日頃、映画、ドラマ、マンガなど様々なコンテンツを楽しみその恩恵を受けている私にとって、本書が取り上げる作品はどれも馴染み深いもので楽しく読んだ。
(取り上げられてる作品はだいたい自分も視聴のもの、タイトルの名前は知っててこれから視聴しようとしていたもの、気になっていたもののいずれかなのである。ちなみに29作品が紹介されていたが視聴(読了)済み作品は19あった。)
ザファの物語面の物足りなさ、「すずめの戸締まり」をはじめ最近の新海誠監督楽しめなかった理由、「仮面ライダーBLACK SUN」を見た時の困惑など、特に自分の作品を見た時の「楽しみきれない気持ち」の理由の解像度を上げてもらったと思う。

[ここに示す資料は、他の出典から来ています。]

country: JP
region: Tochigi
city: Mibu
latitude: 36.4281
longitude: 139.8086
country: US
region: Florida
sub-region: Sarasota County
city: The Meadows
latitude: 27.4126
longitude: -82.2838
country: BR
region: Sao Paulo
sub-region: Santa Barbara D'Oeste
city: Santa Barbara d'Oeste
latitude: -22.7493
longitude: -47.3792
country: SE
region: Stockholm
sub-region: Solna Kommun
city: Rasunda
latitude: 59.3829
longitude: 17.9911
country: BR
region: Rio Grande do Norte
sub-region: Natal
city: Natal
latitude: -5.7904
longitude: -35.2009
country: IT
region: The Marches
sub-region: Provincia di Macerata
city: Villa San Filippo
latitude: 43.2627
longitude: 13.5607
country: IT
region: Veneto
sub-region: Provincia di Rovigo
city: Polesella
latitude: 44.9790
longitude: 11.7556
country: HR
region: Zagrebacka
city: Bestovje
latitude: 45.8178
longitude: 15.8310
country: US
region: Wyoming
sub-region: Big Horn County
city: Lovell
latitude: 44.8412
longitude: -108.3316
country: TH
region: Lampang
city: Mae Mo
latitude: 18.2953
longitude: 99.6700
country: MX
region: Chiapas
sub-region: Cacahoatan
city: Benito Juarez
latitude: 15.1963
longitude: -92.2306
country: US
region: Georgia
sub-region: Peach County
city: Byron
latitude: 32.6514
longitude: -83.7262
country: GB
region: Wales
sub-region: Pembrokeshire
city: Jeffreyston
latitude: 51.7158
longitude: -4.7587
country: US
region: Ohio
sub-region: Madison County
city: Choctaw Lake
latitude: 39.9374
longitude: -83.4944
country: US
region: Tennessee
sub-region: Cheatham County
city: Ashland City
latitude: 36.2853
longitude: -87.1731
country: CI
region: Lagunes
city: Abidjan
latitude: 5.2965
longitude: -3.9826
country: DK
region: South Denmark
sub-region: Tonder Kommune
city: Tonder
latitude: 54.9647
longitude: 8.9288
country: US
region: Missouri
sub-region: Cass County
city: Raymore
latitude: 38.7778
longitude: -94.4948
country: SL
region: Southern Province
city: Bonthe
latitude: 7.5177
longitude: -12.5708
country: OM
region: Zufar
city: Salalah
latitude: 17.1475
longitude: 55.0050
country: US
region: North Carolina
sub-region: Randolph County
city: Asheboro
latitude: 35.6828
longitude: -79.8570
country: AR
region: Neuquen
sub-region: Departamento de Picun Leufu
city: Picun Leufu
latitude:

作品の「ここが良かった」の理由は割と見つけやすい、というか言語化しやすい。
ただ、「なんかいまいちだったよね」「いい話ではあるんだけどなんか面白くはなかったよね」の「なんか」の部分は言語化しにくい。
その理由は複合的であったり、作品をさまざまなな要素に分解したときに決定的にうまくいっていない要素があったことに起因していたりする。
その作品の様々な分解をするための補助線を引く作業、そして補助線を引いた中から原因となるものを正しく認識、言語化する作業は訓練が必要というか、教養を必要とするものなのだと思う。
正直本書を読みながら著者に対し「そこまで言わなくても」とか「揚げ足取りじゃん」と思いながら読んだ部分もある(著者の宇野さんも再三本文中でことわっておられたが)。
でも作品の批評とは言語化すること、しかもなるべく具体的に言語化することが大切なのだと思う。
そういう意味で本書は良い文化批評であったのだと思う。
私も日々言語化(批評)のための教養とフラットな視点を持って素晴らしい作品たちと向き合いたい。